## [INSTRUCTIONS FOR THE TASK]
Please write out every record exactly, but keep any images out of it.

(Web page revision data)
· · · · · · ·

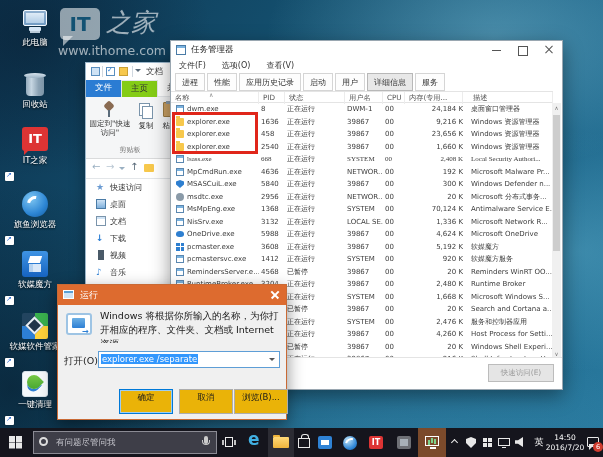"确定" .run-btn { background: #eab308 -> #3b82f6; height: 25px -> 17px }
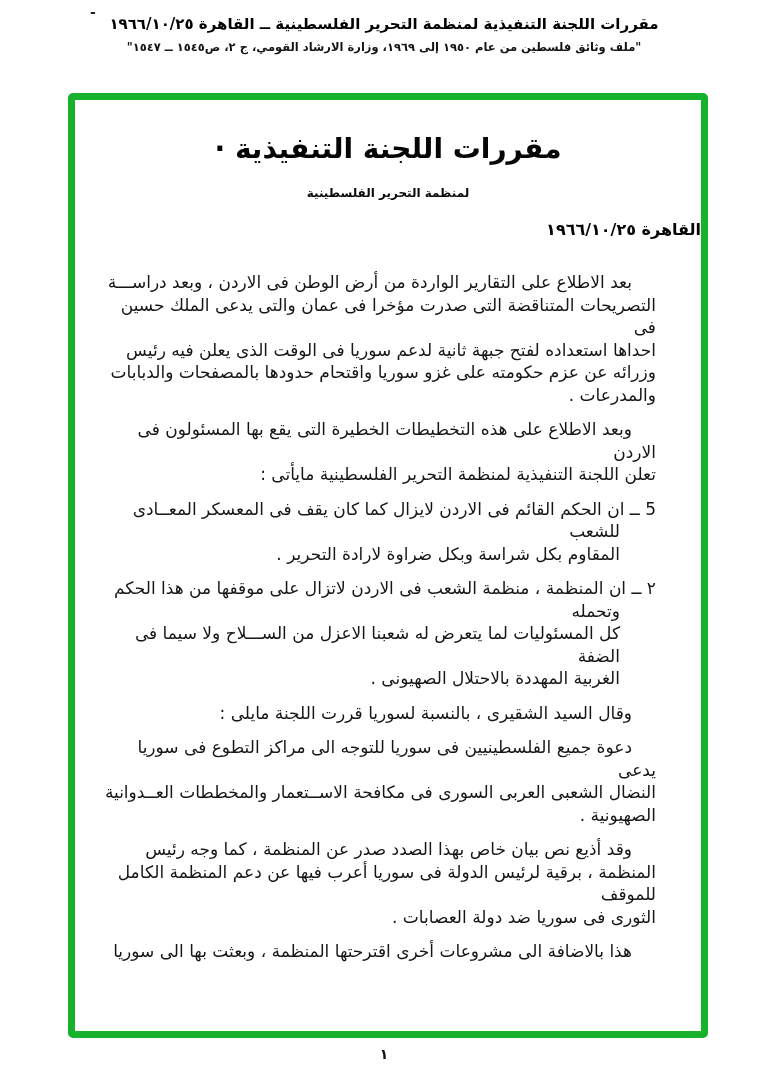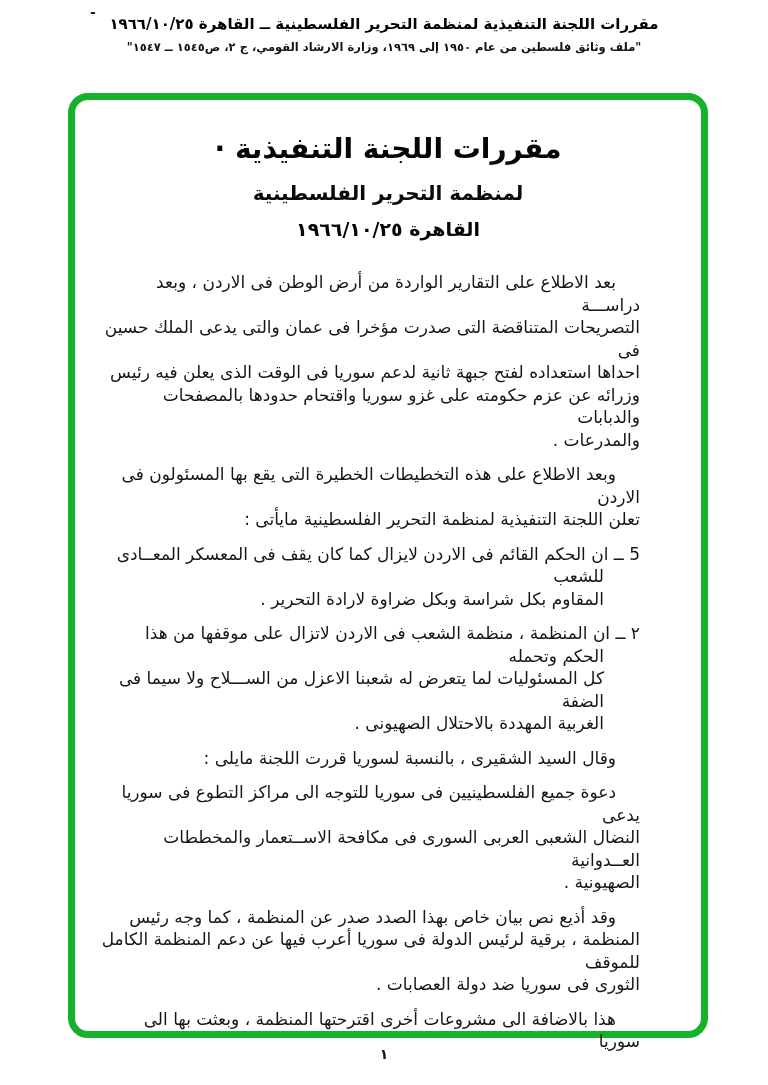"مقررات اللجنة التنفيذية ·" .frame { border-radius: 20px -> 5px }
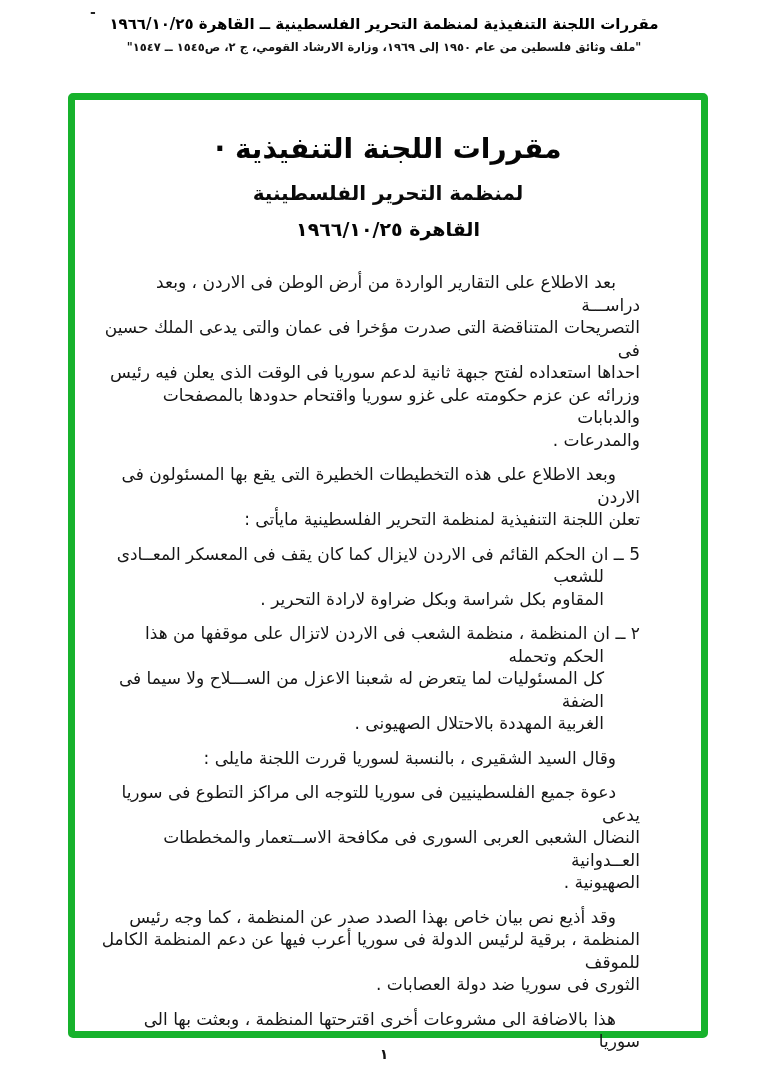"لمنظمة التحرير الفلسطينية" .doc-subtitle { font-size: 20px -> 12px }
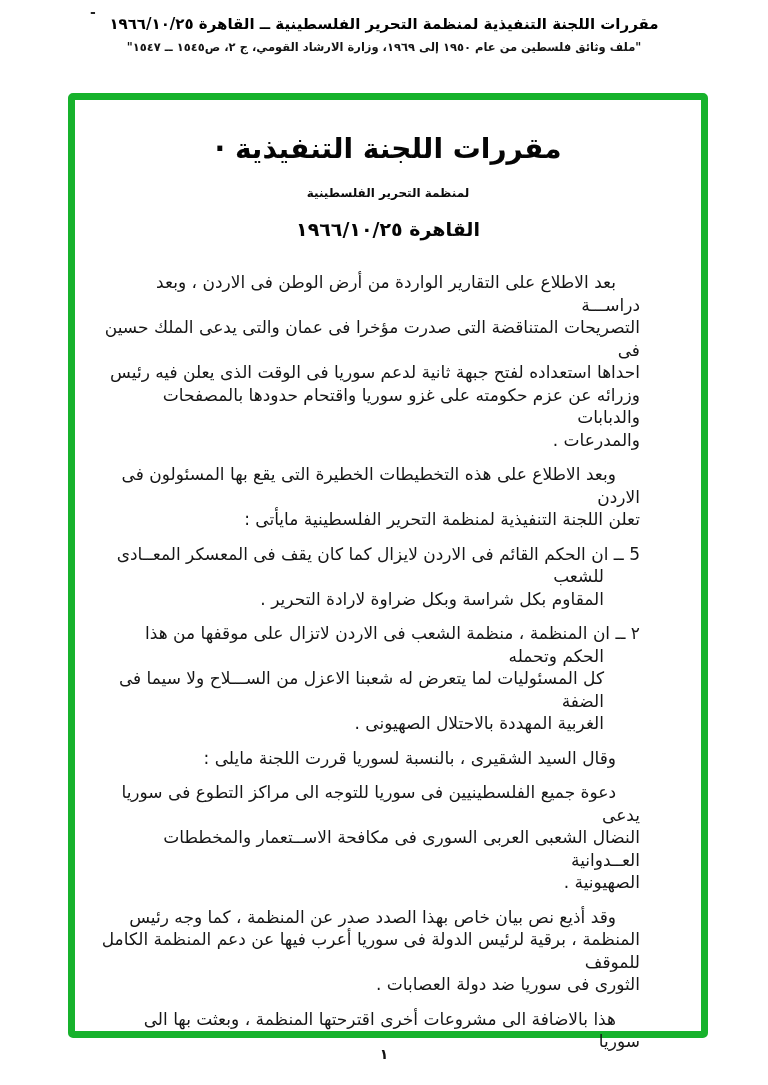"القاهرة ١٩٦٦/١٠/٢٥" .doc-date { font-size: 19px -> 16px; text-align: center -> none }
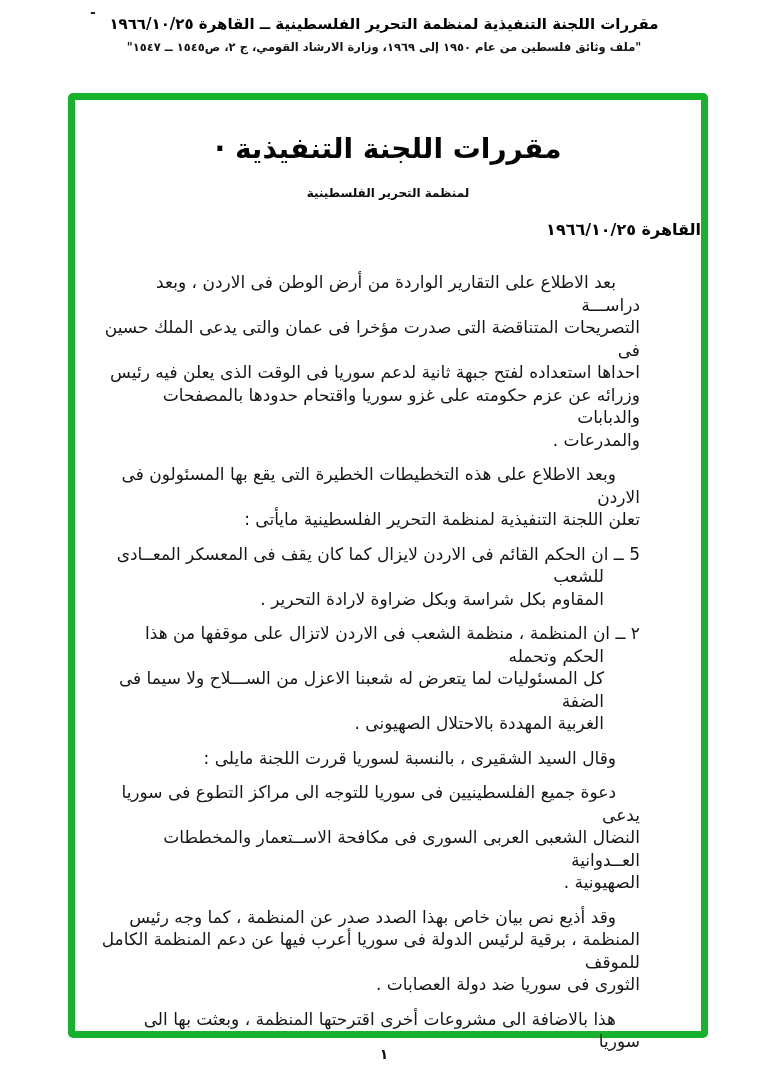"بعد الاطلاع على التقارير الواردة" .doc-body p { margin: 12px 16px 0 0 -> 12px 0 0 0 }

· · · · · · ·

## [ANSWER]
"确定" .run-btn { background: #eab308 -> #3b82f6; height: 25px -> 17px }
"مقررات اللجنة التنفيذية ·" .frame { border-radius: 20px -> 5px }
"لمنظمة التحرير الفلسطينية" .doc-subtitle { font-size: 20px -> 12px }
"القاهرة ١٩٦٦/١٠/٢٥" .doc-date { font-size: 19px -> 16px; text-align: center -> none }
"بعد الاطلاع على التقارير الواردة" .doc-body p { margin: 12px 16px 0 0 -> 12px 0 0 0 }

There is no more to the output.